WE THOUGHT SA HAD IT
Warnie would always come out with left-field stuff in team meetings. The way he dissected situations, he was really good. He wouldn’t come out with the usual ideas players have and you saw that in the way he played.
Before that game I remember Warnie saying things like, ‘Hold your ground, get in their face, even if they take a catch, they like to muck around’ and there was definitely a Hershelle Gibbs tone in there. Then, of course, Gibbs threw away the chance to dismiss Steve.
Warnie was on top of his game at that tournament. I think being dropped in the Test in the West Indies might have scarred him a bit. I think also not being the made Australian captain always weighed on his mind. He always felt that he wanted to do that.
Steve Waugh knew that when a job needed to be done, you threw Warne the ball. Him or Glenn McGrath, it was one or the other. In tight situations you go to your superstars and you go, ‘Mate, this is up to you’. It worked many times and did again in the semi-final.
Finch has spoken about form issues and the weight of Australia’s World Cup history. I honestly believe he doesn’t need to lead from the front, he just needs to pull this team together and make the right decisions on the field.
We were gone in that game. Done and dusted. We didn’t score enough runs and we basically went into the change room at half time thinking we’ve got nothing to lose here – 213 with the batsmen that they’ve got Kirsten, Gibbs, Cullinan, Cronje, Kallis, Rhodes, Pollock and Klusener … and Edgbaston’s a really small ground.
We stayed super chirpy. We had that feeling that South Africa would bottle it, somewhere, sometime.
They got to 48 before the first wicket, but we kept at them. And when you get to 3-53 and 4-61 you think, hang on, we’re starting to turn the screws here.
They had a good partnership with Kallis and Rhodes and then they fell. We dropped a couple as well and the game was all about pressure on both sides. The one guy who came to the fore was Warnie.
Even when we got down to that last over, they should have won it – they had two balls left. But it was all about the pressure.
The night before, we had a team meeting about how we were going to bowl to Klusener because he was their match winner, the guy in form.
Damien Fleming said something like, ‘Right, we’re going to go over the wicket and you’ve got to bowl full at the stumps’.

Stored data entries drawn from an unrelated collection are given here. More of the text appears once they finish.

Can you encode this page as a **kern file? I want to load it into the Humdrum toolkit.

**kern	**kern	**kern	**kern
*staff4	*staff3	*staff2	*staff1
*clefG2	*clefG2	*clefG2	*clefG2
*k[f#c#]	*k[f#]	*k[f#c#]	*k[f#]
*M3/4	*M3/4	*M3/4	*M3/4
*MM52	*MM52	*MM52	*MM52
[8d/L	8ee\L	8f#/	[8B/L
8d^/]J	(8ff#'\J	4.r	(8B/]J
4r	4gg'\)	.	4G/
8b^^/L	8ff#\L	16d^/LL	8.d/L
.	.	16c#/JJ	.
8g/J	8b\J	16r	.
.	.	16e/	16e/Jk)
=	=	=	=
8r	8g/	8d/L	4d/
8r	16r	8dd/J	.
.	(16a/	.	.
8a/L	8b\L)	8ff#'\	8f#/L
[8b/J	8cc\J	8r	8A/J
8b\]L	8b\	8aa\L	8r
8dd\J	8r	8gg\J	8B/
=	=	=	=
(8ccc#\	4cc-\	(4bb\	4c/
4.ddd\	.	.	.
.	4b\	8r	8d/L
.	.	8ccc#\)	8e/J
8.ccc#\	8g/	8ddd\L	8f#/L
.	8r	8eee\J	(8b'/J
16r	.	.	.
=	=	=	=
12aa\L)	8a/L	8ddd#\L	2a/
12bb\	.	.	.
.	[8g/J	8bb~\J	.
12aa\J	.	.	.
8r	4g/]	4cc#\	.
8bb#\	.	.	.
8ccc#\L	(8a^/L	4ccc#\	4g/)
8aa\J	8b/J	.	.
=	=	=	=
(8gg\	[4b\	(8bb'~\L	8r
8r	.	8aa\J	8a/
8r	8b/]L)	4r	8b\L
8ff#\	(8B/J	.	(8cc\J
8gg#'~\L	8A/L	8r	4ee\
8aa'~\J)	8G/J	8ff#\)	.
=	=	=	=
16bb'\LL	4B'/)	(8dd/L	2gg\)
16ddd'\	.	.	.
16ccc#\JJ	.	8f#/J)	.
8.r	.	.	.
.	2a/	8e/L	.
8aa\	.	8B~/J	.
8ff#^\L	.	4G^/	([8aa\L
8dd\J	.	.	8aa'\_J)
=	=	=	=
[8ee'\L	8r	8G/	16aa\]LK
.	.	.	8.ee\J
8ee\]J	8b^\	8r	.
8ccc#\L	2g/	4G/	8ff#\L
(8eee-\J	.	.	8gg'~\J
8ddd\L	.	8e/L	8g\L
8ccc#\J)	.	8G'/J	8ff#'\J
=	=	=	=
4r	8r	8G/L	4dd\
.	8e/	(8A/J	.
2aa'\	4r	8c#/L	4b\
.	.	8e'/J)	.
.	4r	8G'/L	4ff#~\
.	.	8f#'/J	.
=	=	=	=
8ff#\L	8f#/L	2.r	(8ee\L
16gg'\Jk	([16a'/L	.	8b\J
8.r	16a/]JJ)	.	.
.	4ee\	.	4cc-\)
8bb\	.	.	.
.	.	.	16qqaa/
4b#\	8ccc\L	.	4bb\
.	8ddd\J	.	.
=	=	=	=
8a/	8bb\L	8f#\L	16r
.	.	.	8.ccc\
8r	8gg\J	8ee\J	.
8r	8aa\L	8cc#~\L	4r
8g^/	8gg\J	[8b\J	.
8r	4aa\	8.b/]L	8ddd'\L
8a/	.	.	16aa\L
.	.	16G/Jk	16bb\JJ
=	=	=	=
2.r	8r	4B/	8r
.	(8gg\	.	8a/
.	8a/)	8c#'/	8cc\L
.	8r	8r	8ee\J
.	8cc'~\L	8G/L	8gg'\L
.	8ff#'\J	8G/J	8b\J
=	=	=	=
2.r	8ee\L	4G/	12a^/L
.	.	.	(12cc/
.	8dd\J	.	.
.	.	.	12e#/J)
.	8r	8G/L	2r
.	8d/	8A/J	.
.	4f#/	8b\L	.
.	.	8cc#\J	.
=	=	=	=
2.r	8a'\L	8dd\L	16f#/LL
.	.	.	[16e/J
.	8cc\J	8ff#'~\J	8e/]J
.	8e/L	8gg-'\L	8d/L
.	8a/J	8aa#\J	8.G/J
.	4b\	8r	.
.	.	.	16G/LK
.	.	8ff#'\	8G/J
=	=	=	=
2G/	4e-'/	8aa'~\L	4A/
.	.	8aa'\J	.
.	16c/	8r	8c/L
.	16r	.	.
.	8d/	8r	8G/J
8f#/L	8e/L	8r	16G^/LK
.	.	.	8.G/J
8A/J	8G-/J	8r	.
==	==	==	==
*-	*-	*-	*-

Sure enough, it’s Flem bowling the 50th over to Klusener and he sends down the first two, according to the plan. They’re both smashed for fours. And he walks back to Waugh and goes, ‘Well fuck, what’s going on? I mean what’s going on?’
Tugga replied, ‘Mate, I don’t care, just do what you want’. So Flem thinks, ‘Right, I’m going around the wicket and bowling full outside off stump.’
The team plan is going out the door and by that stage we thought we’d lost. Then all of a sudden it was like, ‘Hang on here, jeez they’re making a meal of this’. Darren Lehmann had a great chance to run out Allan Donald and again we thought that was it, we were out.
They didn’t need to panic, but they did, like we thought they would.
And I think if we had lost that game we would have thought, ‘Yes, we had the talent, but we just weren’t playing well enough’.
But we always knew if we beat South Africa in that semi we’d beat Pakistan in the final. That was a no-brainer.
Looking back I think, by the end, we were together enough.
There was a lot of other stuff going on behind the scenes with the senior players, just like now. But we found a way.